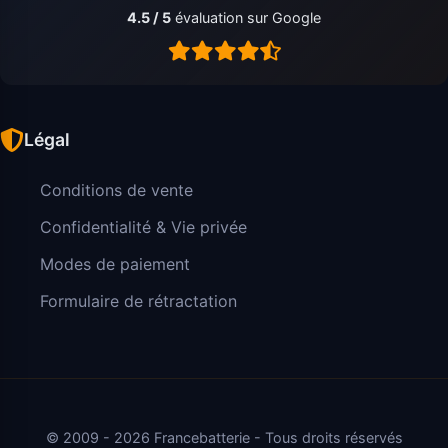
4.5 / 5
évaluation sur Google
Légal
Conditions de vente
Confidentialité & Vie privée
Modes de paiement
Formulaire de rétractation
© 2009 - 2026 Francebatterie - Tous droits réservés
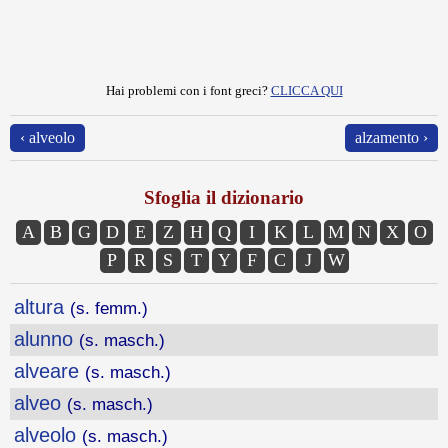
Hai problemi con i font greci?
CLICCA QUI
‹ alveolo
alzamento ›
Sfoglia il dizionario
A
B
G
D
E
Z
H
Q
I
K
L
M
N
X
O
P
R
S
T
Y
F
C
J
W
altura
(s. femm.)
alunno
(s. masch.)
alveare
(s. masch.)
alveo
(s. masch.)
alveolo
(s. masch.)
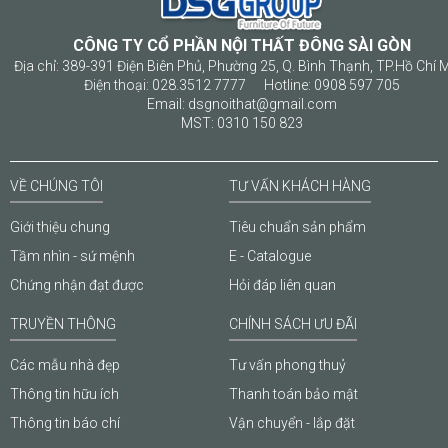
CÔNG TY CỔ PHẦN NỘI THẤT ĐÔNG SÀI GÒN
Địa chỉ: 389-391 Điện Biên Phủ, Phường 25, Q. Bình Thạnh, TP.Hồ Chí 
Điện thoại: 028.3512 7777 Hotline: 0908 597 705
Email: dsgnoithat@gmail.com
MST: 0310 150 823
VỀ CHÚNG TÔI
TƯ VẤN KHÁCH HÀNG
Giới thiệu chung
Tiêu chuẩn sản phẩm
Tầm nhìn - sứ mệnh
E - Catalogue
Chứng nhận đạt được
Hỏi đáp liên quan
TRUYỀN THÔNG
CHÍNH SÁCH ƯU ĐÃI
Các mẫu nhà đẹp
Tư vấn phong thuỷ
Thông tin hữu ích
Thanh toán bảo mật
Thông tin báo chí
Vận chuyển - lắp đặt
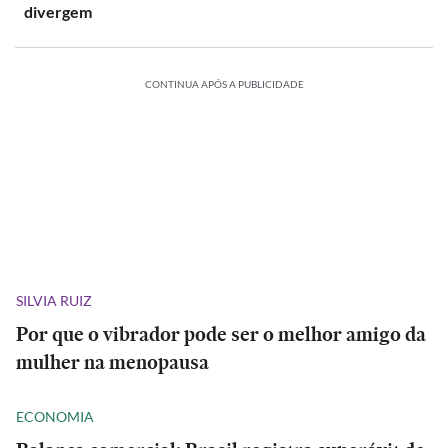
divergem
CONTINUA APÓS A PUBLICIDADE
SILVIA RUIZ
Por que o vibrador pode ser o melhor amigo da
mulher na menopausa
ECONOMIA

######

# TASK INSTRUCTIONS:
Can you extract the text read from every row above, reproducing each line unchanged and in order, while leaving the pictures out of your answer?

# RESPONSE BOX:
4.5 / 5
évaluation sur Google
Légal
Conditions de vente
Confidentialité & Vie privée
Modes de paiement
Formulaire de rétractation
© 2009 - 2026 Francebatterie - Tous droits réservés
Hai problemi con i font greci?
CLICCA QUI
‹ alveolo
alzamento ›
Sfoglia il dizionario
A
B
G
D
E
Z
H
Q
I
K
L
M
N
X
O
P
R
S
T
Y
F
C
J
W
altura
(s. femm.)
alunno
(s. masch.)
alveare
(s. masch.)
alveo
(s. masch.)
alveolo
(s. masch.)
CÔNG TY CỔ PHẦN NỘI THẤT ĐÔNG SÀI GÒN
Địa chỉ: 389-391 Điện Biên Phủ, Phường 25, Q. Bình Thạnh, TP.Hồ Chí 
Điện thoại: 028.3512 7777 Hotline: 0908 597 705
Email: dsgnoithat@gmail.com
MST: 0310 150 823
VỀ CHÚNG TÔI
TƯ VẤN KHÁCH HÀNG
Giới thiệu chung
Tiêu chuẩn sản phẩm
Tầm nhìn - sứ mệnh
E - Catalogue
Chứng nhận đạt được
Hỏi đáp liên quan
TRUYỀN THÔNG
CHÍNH SÁCH ƯU ĐÃI
Các mẫu nhà đẹp
Tư vấn phong thuỷ
Thông tin hữu ích
Thanh toán bảo mật
Thông tin báo chí
Vận chuyển - lắp đặt
divergem
CONTINUA APÓS A PUBLICIDADE
SILVIA RUIZ
Por que o vibrador pode ser o melhor amigo da
mulher na menopausa
ECONOMIA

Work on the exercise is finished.